Noch vor wenigen Tagen hatte Westerwelle erklärt, die dubiose Finanzierung der antisemitischen Flugblattaktion des ehemaligen Landeschefs Jürgen Möllemann sei die "Affäre eines Mannes". Nach neuen Enthüllungen über Mitwisser der Aktion und persönliche Barspenden Möllemanns an zwei FDP-Abgeordnete spricht jedoch vieles dafür, dass Möllemann ein regelrechtes Amigo-System in Nordrhein-Westfalen aufgebaut hatte - in Westerwelles eigenem Landesverband. Entsprechend kleinlaut gab der FDP-Vorsitzende gestern zu, er wisse nicht, wie viele Parteifreunde an dem Finanzskandal beteiligt sind.

Alles wird jetzt in Frage gestellt: die Führungsqualitäten des FDP-Chefs, aber auch das "Projekt 18", also die politische Strategie, die Möllemann erfunden und Westerwelle übernommen hatte. Nachdem mehrere FDP-Politiker öffentlich Druck ausübten, schaltet Westerwelle jetzt den Rückwärtsgang ein. "Das Wahlziel der FDP muss vor jeder Wahl neu entschieden werden." Ob er wieder als Kanzlerkandidat antreten möchte? "Selbstverständlich muss auch darüber vor jeder Wahl neu entschieden werden."

Die schlechten Nachrichten zum Finanzskandal überließ Westerwelle seinem Schatzmeister Günter Rexrodt. Dieser sagte, er könne "nicht ausschließen", dass Möllemanns Flugblattaktion aus "schwarzen Kassen" finanziert wurde. Die parteiinterne Prüfung werde jetzt "ausgeweitet auf das Finanzgebaren des gesamten Landesverbandes".

Anlass dafür gibt es genug: So wurde bekannt, dass Landesgeschäftsführer Hans-Joachim Kuhl den Möllemann-Coup maßgeblich mit einfädelte - samt Abbuchung der Versandkosten in Höhe von 838.218,68 Euro vom Konto der Möllemann-Firma WebTec. Kaum vorstellbar, dass von dieser Transaktion außer Kuhl niemand sonst etwas mitbekam. Schließlich handelte es sich um einen Betrag, etwa doppelt so hoch wie der gesamte offizielle Wahlkampfetat der NRW-FDP.
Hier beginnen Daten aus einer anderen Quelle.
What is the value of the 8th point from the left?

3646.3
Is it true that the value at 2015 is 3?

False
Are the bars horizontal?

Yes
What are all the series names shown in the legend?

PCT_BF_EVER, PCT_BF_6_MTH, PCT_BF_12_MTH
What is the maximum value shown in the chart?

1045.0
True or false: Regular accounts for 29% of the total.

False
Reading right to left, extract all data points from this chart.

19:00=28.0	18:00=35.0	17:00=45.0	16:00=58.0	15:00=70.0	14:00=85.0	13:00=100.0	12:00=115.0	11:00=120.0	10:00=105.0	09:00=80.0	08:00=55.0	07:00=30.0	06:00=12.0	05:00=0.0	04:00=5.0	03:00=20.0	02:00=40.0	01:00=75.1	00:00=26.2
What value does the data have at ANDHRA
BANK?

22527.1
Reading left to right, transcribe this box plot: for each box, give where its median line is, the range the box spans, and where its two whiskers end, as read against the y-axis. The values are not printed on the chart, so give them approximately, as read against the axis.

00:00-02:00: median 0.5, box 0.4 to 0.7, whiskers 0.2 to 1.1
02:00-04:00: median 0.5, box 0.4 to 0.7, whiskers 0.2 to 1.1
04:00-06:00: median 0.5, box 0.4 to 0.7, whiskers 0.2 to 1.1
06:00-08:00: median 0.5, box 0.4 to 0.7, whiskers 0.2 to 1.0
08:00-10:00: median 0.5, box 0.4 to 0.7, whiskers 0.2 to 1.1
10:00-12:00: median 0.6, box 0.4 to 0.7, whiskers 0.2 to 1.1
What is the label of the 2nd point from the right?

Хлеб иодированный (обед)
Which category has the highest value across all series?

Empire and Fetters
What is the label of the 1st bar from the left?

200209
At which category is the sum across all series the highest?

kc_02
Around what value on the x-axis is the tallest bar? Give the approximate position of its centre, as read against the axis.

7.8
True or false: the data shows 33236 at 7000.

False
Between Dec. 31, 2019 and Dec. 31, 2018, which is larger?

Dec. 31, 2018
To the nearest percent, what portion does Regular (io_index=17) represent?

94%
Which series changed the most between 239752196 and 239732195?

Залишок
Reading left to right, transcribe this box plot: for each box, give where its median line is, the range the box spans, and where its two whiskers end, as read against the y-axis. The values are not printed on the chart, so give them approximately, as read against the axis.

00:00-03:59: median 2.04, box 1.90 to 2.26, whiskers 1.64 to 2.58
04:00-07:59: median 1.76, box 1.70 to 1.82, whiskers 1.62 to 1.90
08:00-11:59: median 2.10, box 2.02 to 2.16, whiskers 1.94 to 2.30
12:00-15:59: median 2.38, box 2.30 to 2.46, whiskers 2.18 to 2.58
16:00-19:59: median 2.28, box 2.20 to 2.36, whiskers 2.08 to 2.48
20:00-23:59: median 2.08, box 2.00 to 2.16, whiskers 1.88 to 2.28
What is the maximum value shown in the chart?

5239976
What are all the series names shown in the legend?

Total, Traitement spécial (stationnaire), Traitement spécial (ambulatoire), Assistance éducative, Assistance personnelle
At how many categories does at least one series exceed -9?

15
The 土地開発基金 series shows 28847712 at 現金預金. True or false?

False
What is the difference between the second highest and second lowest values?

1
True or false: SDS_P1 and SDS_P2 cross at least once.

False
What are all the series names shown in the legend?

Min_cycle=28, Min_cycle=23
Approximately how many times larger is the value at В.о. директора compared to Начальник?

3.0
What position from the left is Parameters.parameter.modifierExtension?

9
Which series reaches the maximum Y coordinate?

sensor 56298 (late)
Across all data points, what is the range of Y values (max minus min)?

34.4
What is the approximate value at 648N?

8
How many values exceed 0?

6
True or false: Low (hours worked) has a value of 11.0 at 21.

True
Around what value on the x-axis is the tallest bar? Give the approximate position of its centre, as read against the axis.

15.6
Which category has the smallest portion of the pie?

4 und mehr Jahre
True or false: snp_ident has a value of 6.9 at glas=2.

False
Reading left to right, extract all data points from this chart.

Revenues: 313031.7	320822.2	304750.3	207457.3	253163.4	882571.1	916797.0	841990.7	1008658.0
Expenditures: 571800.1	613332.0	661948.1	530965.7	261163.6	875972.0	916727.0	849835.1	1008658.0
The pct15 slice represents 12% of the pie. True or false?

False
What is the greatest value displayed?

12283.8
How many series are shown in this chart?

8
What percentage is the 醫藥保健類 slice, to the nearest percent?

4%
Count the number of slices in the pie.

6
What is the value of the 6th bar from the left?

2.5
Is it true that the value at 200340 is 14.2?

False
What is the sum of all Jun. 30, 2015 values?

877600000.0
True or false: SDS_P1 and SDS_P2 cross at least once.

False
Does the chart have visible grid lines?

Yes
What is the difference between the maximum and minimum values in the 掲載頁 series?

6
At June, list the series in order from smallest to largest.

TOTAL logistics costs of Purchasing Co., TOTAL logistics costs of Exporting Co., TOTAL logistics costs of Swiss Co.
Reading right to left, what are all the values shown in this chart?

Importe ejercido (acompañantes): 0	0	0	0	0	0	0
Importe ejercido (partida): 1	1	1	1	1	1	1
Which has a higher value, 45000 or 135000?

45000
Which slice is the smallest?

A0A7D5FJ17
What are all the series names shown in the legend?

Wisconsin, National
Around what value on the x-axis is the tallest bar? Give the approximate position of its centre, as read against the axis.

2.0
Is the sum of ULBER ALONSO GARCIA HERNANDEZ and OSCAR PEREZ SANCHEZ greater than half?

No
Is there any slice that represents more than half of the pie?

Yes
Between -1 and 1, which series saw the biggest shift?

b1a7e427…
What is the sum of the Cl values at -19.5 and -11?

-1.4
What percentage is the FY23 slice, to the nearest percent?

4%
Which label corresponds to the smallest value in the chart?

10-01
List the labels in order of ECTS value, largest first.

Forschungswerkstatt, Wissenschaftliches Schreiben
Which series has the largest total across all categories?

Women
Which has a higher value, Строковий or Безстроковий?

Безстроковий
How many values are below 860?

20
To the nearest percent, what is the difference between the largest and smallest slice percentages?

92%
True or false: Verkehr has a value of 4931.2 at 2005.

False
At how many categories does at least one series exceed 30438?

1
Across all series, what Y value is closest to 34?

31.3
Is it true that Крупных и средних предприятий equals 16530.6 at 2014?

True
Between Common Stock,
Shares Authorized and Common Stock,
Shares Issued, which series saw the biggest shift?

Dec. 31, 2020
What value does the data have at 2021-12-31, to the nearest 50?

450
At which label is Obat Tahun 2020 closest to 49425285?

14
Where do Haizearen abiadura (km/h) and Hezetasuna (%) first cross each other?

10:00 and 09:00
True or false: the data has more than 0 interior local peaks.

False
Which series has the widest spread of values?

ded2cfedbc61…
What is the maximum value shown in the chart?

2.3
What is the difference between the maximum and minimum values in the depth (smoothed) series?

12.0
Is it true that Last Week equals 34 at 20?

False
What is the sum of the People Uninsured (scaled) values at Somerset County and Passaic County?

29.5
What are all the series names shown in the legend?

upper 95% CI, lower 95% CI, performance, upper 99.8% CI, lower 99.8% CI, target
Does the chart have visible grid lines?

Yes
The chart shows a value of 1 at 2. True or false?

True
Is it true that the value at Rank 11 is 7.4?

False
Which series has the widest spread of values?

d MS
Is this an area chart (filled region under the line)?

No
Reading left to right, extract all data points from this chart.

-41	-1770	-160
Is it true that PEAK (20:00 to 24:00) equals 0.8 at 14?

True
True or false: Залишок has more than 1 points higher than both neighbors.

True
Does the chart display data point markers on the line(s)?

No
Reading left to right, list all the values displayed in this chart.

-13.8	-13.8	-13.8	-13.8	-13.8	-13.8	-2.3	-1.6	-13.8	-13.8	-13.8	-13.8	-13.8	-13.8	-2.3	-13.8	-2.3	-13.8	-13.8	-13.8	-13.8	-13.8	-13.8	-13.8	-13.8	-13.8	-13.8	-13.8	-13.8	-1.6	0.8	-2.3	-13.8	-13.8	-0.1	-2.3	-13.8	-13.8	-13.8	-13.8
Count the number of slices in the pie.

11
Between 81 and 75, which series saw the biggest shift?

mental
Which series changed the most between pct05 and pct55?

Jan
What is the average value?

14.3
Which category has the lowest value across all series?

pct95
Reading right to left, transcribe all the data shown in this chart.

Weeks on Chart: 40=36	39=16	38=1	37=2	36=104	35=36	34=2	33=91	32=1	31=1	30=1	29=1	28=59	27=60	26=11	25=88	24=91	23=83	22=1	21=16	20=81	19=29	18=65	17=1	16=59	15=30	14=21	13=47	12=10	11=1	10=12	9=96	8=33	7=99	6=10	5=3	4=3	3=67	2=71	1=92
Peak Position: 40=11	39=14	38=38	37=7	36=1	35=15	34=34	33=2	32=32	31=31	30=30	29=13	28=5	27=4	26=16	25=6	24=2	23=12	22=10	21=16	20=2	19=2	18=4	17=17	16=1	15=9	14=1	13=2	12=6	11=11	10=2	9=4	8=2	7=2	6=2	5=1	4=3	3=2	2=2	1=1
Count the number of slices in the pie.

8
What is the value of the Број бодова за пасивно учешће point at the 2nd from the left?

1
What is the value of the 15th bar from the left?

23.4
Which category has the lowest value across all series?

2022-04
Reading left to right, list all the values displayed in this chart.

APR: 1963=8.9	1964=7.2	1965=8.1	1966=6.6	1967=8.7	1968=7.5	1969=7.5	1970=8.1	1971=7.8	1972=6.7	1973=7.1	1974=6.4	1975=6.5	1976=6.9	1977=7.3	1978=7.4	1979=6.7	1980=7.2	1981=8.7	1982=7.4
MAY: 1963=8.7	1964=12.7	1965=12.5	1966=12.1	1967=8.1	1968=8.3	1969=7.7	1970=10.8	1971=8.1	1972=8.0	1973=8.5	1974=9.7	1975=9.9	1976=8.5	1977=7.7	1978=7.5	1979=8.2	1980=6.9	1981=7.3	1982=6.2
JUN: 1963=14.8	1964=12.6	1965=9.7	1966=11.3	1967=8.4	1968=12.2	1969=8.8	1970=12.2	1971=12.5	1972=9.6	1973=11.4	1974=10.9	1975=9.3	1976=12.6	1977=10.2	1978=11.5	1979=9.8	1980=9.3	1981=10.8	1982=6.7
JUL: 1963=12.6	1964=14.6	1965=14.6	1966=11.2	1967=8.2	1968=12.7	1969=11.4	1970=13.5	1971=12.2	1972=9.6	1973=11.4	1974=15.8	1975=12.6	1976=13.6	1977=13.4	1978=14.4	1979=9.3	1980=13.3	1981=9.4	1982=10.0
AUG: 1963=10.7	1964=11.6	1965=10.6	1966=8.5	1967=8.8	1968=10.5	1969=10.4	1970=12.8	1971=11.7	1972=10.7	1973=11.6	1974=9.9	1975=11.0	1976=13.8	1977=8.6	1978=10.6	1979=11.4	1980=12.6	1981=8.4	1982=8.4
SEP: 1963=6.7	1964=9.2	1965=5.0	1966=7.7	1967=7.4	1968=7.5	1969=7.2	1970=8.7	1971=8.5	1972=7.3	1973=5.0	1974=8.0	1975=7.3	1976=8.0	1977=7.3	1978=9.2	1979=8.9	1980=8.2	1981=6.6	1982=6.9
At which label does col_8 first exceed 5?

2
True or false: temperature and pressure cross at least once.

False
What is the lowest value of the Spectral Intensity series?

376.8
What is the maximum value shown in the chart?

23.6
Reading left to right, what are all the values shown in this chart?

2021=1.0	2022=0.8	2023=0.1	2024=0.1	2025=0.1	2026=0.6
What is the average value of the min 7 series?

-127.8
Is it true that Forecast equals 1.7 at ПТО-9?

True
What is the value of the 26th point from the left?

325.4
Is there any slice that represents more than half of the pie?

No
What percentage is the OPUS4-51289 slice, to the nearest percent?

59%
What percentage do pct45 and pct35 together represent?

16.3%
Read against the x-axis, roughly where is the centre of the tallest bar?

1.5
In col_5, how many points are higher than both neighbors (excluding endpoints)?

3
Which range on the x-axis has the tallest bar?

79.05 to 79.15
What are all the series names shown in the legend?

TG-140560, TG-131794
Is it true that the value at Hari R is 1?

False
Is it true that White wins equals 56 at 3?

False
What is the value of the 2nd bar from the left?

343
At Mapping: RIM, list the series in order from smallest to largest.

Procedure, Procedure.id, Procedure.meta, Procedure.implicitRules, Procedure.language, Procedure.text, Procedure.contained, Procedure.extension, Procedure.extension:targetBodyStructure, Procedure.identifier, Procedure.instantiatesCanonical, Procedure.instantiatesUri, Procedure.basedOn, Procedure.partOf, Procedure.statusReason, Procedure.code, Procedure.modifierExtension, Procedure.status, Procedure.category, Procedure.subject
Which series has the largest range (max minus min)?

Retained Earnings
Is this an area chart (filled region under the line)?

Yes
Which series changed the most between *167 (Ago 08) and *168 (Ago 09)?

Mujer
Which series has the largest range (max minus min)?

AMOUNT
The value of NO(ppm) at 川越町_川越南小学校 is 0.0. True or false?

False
Kuhl ist inzwischen vom Dienst suspendiert. "Herr Kuhl hat sich uns gegenüber noch nicht geäußert", sagte FDP-Landesvize Ulrike Flach der taz. Flach widersprach vehement Spekulationen, Möllemanns WebTec-Konto könnte als schwarze Kasse der NRW-FDP gedient haben und möglicherweise schon vor der Finanzierung der Flyer genutzt worden sein. "Dieses Konto ist nie ein FDP-Konto gewesen", beteuert die designierte Möllemann-Nachfolgerin für den NRW-Landesvorsitz.

Allerdings gerät nun auch Flach unter Druck. Denn auch sie selbst und Landesschatzmeister Andreas Reichel waren vorab informiert. Möllemann habe mit ihr und Reichel nach einer Wahlkampfveranstaltung in Mülheim am 11. September über das Faltblatt gesprochen, räumte Flach jetzt ein. Reichel hatte behauptet, erst am 13. September von der Aktion erfahren zu haben. "Beim Bier", so Flach zur taz, habe Möllemann ihnen von seiner "Idee" berichtet. "Lassen Sie die Finger davon", hätten ihm die beiden daraufhin geraten. Doch da sei die Wurfsendung "schon auf dem Weg gewesen". Einen Tag zuvor hatte die Druckerei den Flyer ausgeliefert. Das habe ihnen Möllemann nicht verraten. Flach: "Der hat uns einfach genatzt." Trotzdem hätte da die Aktion noch gestoppt werden können. Denn erst zwei Tage später ging das Anti-Friedman-Faltblatt an die Post zur Versendung.